No More War è la tua canzone di protesta. Vuoi dire qualcosa dell'America di oggi?

Mi avvalgo della facoltà di non rispondere! Una cosa però la voglio dire: abbiamo visitato diversi cimiteri, e abbiamo constatato che gli stati del Sud sono quelli che hanno dato e danno il contributo maggiore di vite umane.

Ho ascoltato I Don't Want… in macchina tutto l'inverno e non esito a definirlo uno dei migliori dischi della scorsa stagione. Hai in mente qualche altro progetto in studio?

Questo disco è nato perché c'era qualcosa che da tempo era latente nei miei pensieri, scrivere di blues non è per me così semplice, ho bisogno di emozioni vere, così come ti dicevo qualche risposta fa. Qualcosa si sta muovendo, ma ora ci sono altre priorità.

Con chi vorresti invece essere sul palco a uno dei prossimi concerti?

I personaggi con cui vorrei essere sul palco non ci sono più, anche se con qualcuno di loro ho avuto la fortuna di condividere qualche suonata e barbecue in famiglia: Frank Frost, R..L. Burnside, Honeyboy Edwards che grazie al cielo è ancora con noi.

Una curiosità, se vuoi, riguarda la storia del tuo soprannome.
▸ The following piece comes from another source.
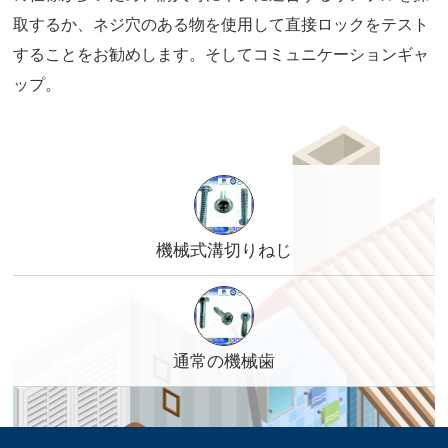
取するか、ネジ穴のある物を使用して直接ロックをテスト
することをお勧めします。そしてコミュニケーションギャ
ップ。
機械式溝切りねじ
通常の機械歯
Perché Leadbelly?

È il primo disco di blues che mi ritrovai tra le mani nel lontano 1975, di provenienza misteriosa. Leadbelly era un grande musicista ed un simpaticone e io lo sono altrettanto.

Ne sono sicuro. Ci vediamo comunque a uno dei tuoi live, intanto grazie mille da parte mia e degli amici di rootshighway…

Grazie a te Matteo e a tutta la redazione per lo spazio che mi dedicate.